If the thermostat was opening at 83c -95c, you would expect the sensor trace to flatten out in that range (and the radiator would heat up).  Then the fan would be coming on at the right time.  Make sure your coolant system is fully bled (no air pockets), since this sounds like a new engine installation into the car.

Posted

I’ve often had to pump the rubber radiator hose that connects to the thermostat (if you have access to one) to get the warm water from the top of the engine flowing enough to open the thermostat. This would then release the massive air pocket that’s in the system. 

It’ll keep overheating until you bleed the system properly. 

Posted

Okay thanks for all the suggestions, the MR2 turbo can be a pain to bleed properly especially from empty.

I will keep going through the bleeding process, as the thermostat is a brand new toyota part, along with the complete water pump and housing.

I suspect an air lock in the return up to the thermostat.

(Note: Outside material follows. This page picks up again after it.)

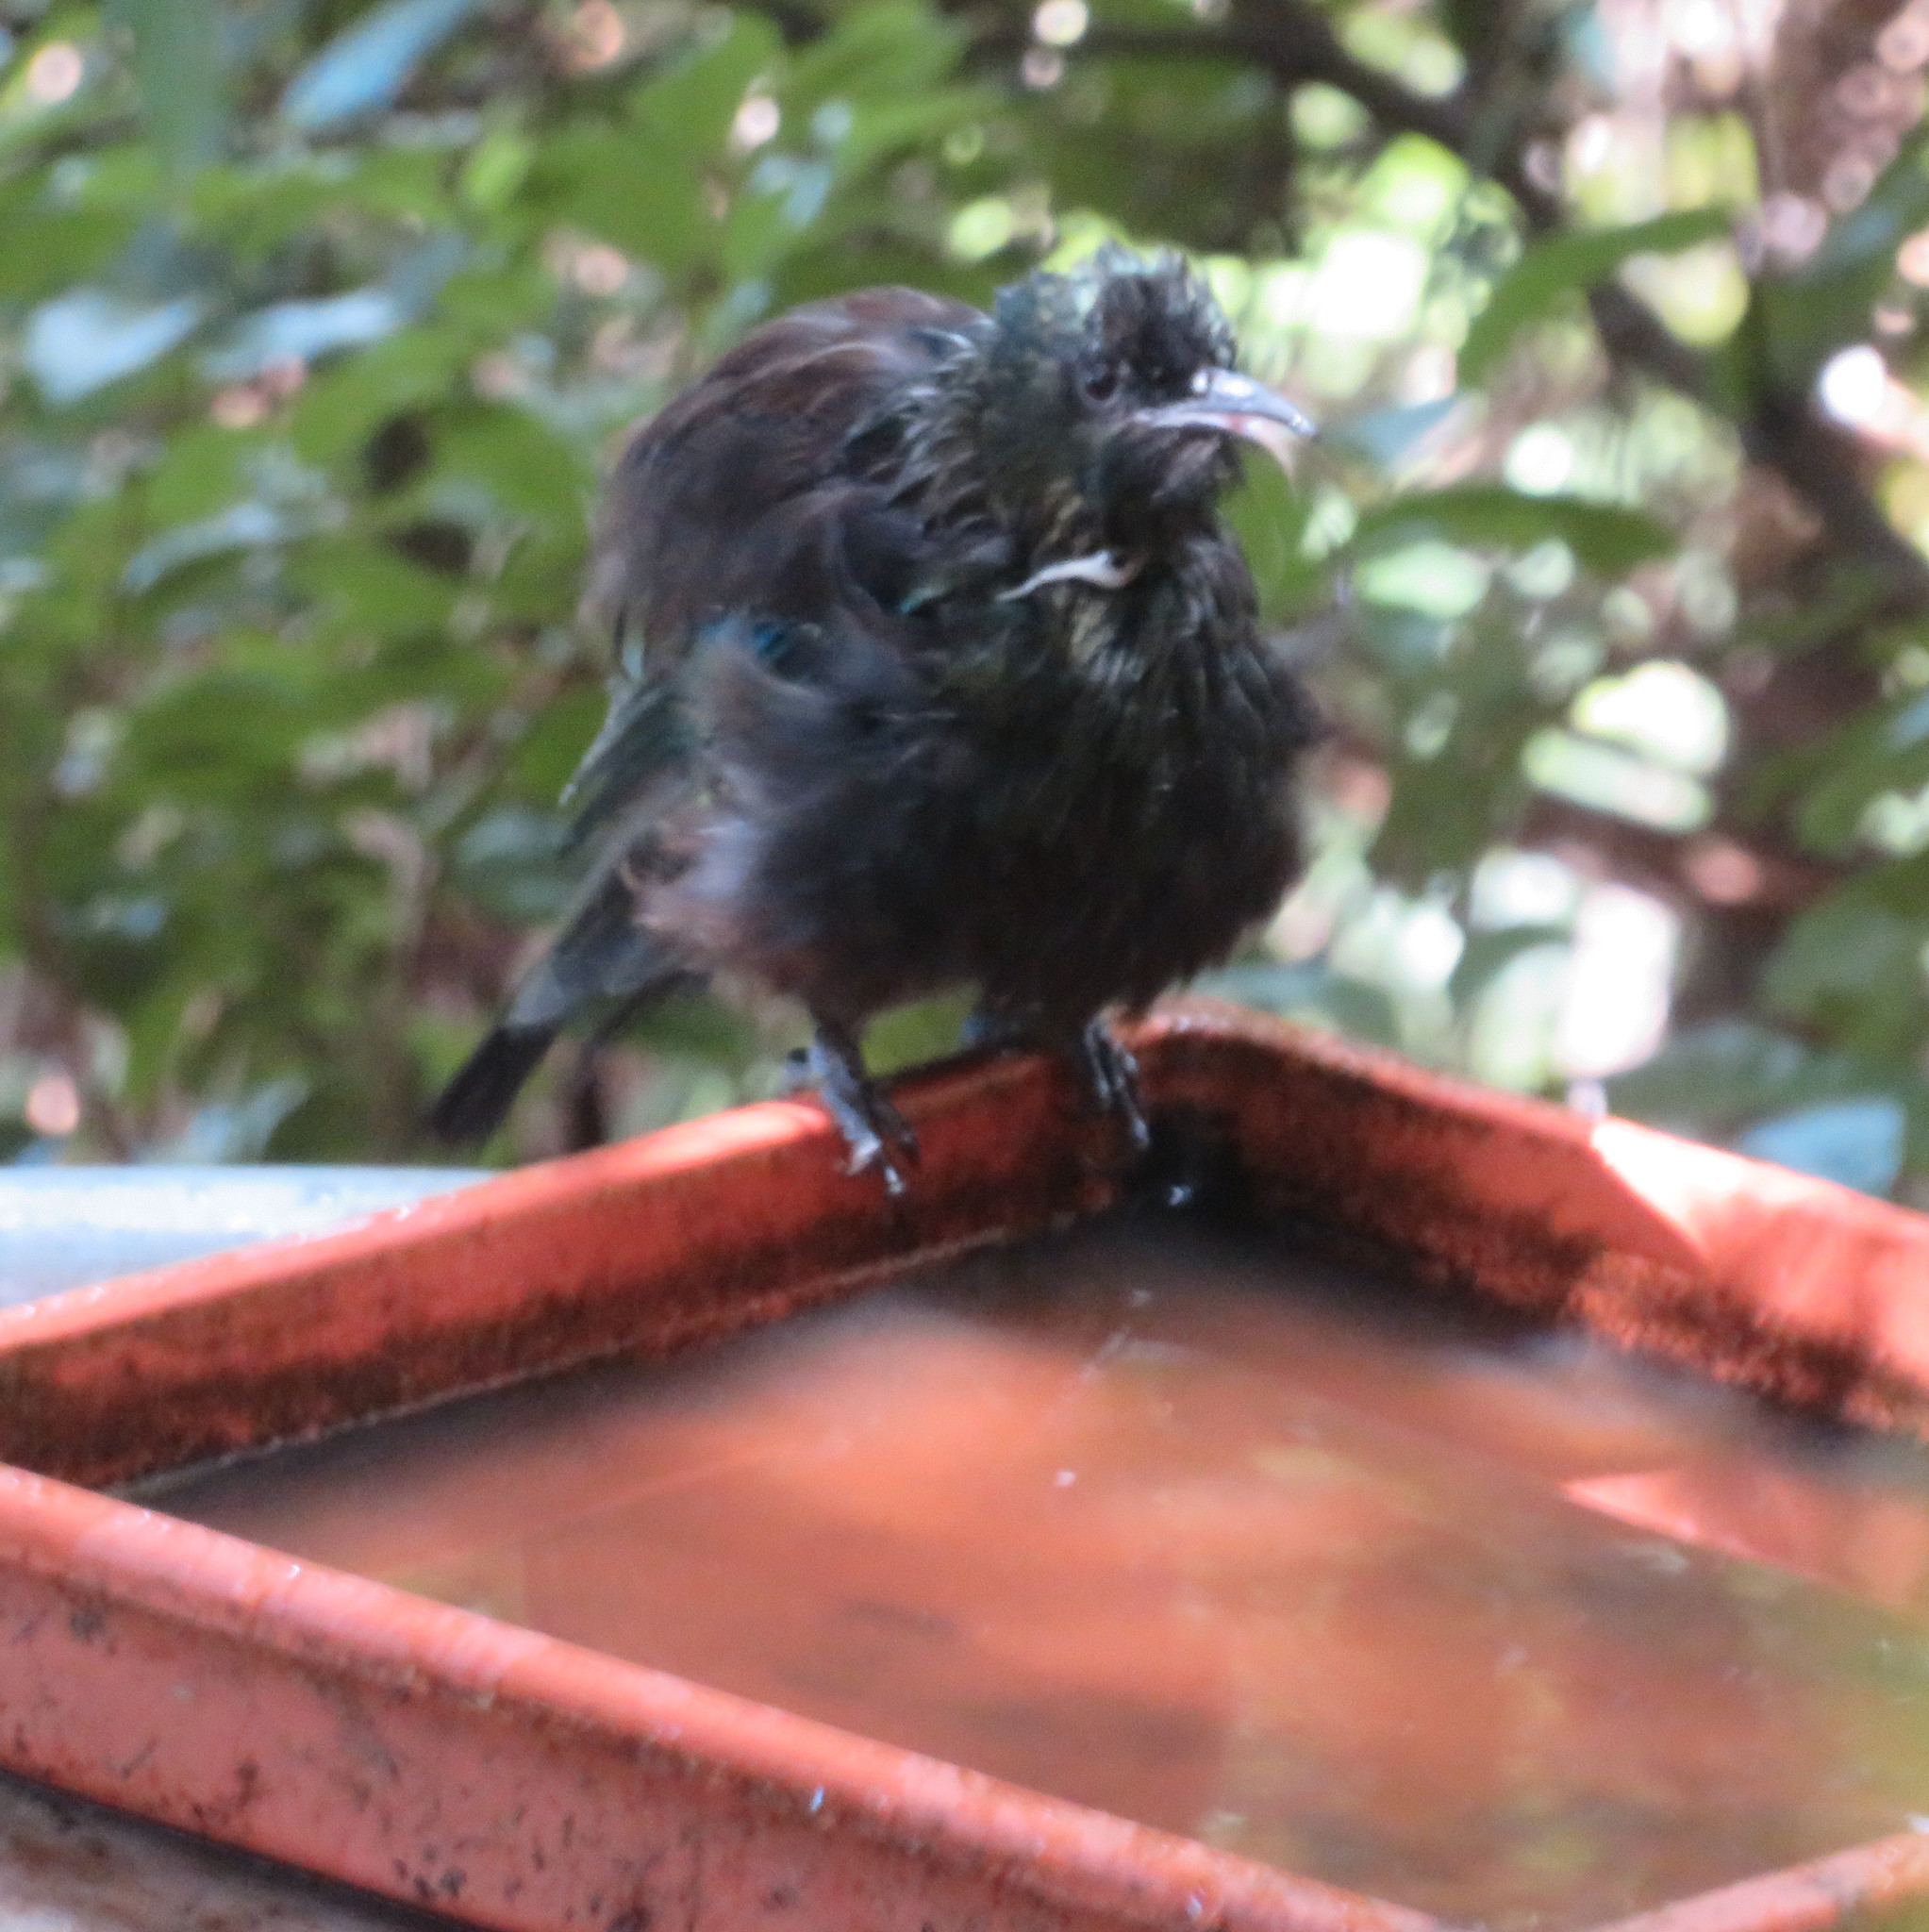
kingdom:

What would people recommend as a shut off temp using this sensor to protect my build?

 

Thank you

 

Ben

Posted

probably 105 to 110c, with a good 1.5bar (22psi) pressure cap.   

I don't know about your thermostat specifically, but many have a small hole to allow air pockets to bleed through the thermostat.  The hole needs to be oriented to the top of the thermostat -- installing upside down may prevent proper bleeding and trap air in the head.

  • 1 month later...
Posted

Non-OEM thermostats are the bane of my existence with the 3SGTE - just throw them right in the garbage.  I've recently had a few issues even with OEM thermostats don't seem to open as well as they should.  It's not uncommon to just drill a 1/4" hole through the thermostat to help with bleeding and getting *some* flow to the other side of the thermostat to help stabilize coolant temp quicker.  As I work almost exclusively on MR2s I've invested in a vacuum filling system that eliminates the issues with air pockets on a traditional fill/burp for coolant on mid-engined cars.